- **Required work**
Could every entry be set down once more, exactly as given?

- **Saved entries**
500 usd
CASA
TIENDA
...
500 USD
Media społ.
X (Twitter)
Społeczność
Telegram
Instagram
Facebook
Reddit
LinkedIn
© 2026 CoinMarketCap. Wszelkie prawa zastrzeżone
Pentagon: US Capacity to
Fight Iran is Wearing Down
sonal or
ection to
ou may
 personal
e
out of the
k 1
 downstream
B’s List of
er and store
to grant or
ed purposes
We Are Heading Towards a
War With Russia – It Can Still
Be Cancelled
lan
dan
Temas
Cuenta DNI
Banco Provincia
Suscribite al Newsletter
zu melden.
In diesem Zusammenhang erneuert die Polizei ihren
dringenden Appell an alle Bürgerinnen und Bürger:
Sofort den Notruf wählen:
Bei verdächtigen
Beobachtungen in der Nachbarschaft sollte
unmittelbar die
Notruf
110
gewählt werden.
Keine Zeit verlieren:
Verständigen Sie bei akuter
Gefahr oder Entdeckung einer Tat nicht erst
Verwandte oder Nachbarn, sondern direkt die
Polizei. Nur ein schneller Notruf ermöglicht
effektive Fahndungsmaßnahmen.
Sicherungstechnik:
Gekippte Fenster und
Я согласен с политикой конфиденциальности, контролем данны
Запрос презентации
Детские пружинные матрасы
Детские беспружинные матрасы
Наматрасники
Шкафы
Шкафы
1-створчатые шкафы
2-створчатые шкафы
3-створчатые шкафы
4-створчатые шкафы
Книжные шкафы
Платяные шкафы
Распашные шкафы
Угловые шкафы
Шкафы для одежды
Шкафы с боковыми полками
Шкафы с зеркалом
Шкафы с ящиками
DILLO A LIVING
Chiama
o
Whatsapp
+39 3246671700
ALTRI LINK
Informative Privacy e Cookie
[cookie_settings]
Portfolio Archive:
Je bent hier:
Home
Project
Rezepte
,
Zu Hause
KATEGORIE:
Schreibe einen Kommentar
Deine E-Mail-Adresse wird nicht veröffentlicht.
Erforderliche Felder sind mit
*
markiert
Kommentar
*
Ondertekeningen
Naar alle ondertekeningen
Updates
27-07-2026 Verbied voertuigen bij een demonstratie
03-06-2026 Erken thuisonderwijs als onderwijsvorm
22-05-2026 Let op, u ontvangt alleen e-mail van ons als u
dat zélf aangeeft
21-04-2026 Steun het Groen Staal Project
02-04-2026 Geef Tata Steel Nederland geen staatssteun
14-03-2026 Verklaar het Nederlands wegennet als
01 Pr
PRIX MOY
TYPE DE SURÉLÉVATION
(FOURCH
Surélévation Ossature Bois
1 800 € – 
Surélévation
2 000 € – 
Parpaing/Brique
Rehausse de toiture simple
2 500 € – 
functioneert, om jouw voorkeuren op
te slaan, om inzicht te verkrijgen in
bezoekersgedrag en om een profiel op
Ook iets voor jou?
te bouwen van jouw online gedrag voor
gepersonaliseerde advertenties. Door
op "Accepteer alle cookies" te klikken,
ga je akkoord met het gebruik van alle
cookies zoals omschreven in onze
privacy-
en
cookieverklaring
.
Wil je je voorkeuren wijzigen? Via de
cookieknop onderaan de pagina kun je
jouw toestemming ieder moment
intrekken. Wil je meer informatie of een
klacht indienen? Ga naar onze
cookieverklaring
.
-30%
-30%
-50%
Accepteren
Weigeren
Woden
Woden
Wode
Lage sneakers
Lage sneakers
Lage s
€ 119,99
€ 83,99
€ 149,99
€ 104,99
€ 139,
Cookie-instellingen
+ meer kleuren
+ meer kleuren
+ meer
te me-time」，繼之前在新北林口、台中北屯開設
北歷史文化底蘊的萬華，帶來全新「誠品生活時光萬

- **Written reply**
500 usd
CASA
TIENDA
...
500 USD
Media społ.
X (Twitter)
Społeczność
Telegram
Instagram
Facebook
Reddit
LinkedIn
© 2026 CoinMarketCap. Wszelkie prawa zastrzeżone
Pentagon: US Capacity to
Fight Iran is Wearing Down
sonal or
ection to
ou may
 personal
e
out of the
k 1
 downstream
B’s List of
er and store
to grant or
ed purposes
We Are Heading Towards a
War With Russia – It Can Still
Be Cancelled
lan
dan
Temas
Cuenta DNI
Banco Provincia
Suscribite al Newsletter
zu melden.
In diesem Zusammenhang erneuert die Polizei ihren
dringenden Appell an alle Bürgerinnen und Bürger:
Sofort den Notruf wählen:
Bei verdächtigen
Beobachtungen in der Nachbarschaft sollte
unmittelbar die
Notruf
110
gewählt werden.
Keine Zeit verlieren:
Verständigen Sie bei akuter
Gefahr oder Entdeckung einer Tat nicht erst
Verwandte oder Nachbarn, sondern direkt die
Polizei. Nur ein schneller Notruf ermöglicht
effektive Fahndungsmaßnahmen.
Sicherungstechnik:
Gekippte Fenster und
Я согласен с политикой конфиденциальности, контролем данны
Запрос презентации
Детские пружинные матрасы
Детские беспружинные матрасы
Наматрасники
Шкафы
Шкафы
1-створчатые шкафы
2-створчатые шкафы
3-створчатые шкафы
4-створчатые шкафы
Книжные шкафы
Платяные шкафы
Распашные шкафы
Угловые шкафы
Шкафы для одежды
Шкафы с боковыми полками
Шкафы с зеркалом
Шкафы с ящиками
DILLO A LIVING
Chiama
o
Whatsapp
+39 3246671700
ALTRI LINK
Informative Privacy e Cookie
[cookie_settings]
Portfolio Archive:
Je bent hier:
Home
Project
Rezepte
,
Zu Hause
KATEGORIE:
Schreibe einen Kommentar
Deine E-Mail-Adresse wird nicht veröffentlicht.
Erforderliche Felder sind mit
*
markiert
Kommentar
*
Ondertekeningen
Naar alle ondertekeningen
Updates
27-07-2026 Verbied voertuigen bij een demonstratie
03-06-2026 Erken thuisonderwijs als onderwijsvorm
22-05-2026 Let op, u ontvangt alleen e-mail van ons als u
dat zélf aangeeft
21-04-2026 Steun het Groen Staal Project
02-04-2026 Geef Tata Steel Nederland geen staatssteun
14-03-2026 Verklaar het Nederlands wegennet als
01 Pr
PRIX MOY
TYPE DE SURÉLÉVATION
(FOURCH
Surélévation Ossature Bois
1 800 € – 
Surélévation
2 000 € – 
Parpaing/Brique
Rehausse de toiture simple
2 500 € – 
functioneert, om jouw voorkeuren op
te slaan, om inzicht te verkrijgen in
bezoekersgedrag en om een profiel op
Ook iets voor jou?
te bouwen van jouw online gedrag voor
gepersonaliseerde advertenties. Door
op "Accepteer alle cookies" te klikken,
ga je akkoord met het gebruik van alle
cookies zoals omschreven in onze
privacy-
en
cookieverklaring
.
Wil je je voorkeuren wijzigen? Via de
cookieknop onderaan de pagina kun je
jouw toestemming ieder moment
intrekken. Wil je meer informatie of een
klacht indienen? Ga naar onze
cookieverklaring
.
-30%
-30%
-50%
Accepteren
Weigeren
Woden
Woden
Wode
Lage sneakers
Lage sneakers
Lage s
€ 119,99
€ 83,99
€ 149,99
€ 104,99
€ 139,
Cookie-instellingen
+ meer kleuren
+ meer kleuren
+ meer
te me-time」，繼之前在新北林口、台中北屯開設
北歷史文化底蘊的萬華，帶來全新「誠品生活時光萬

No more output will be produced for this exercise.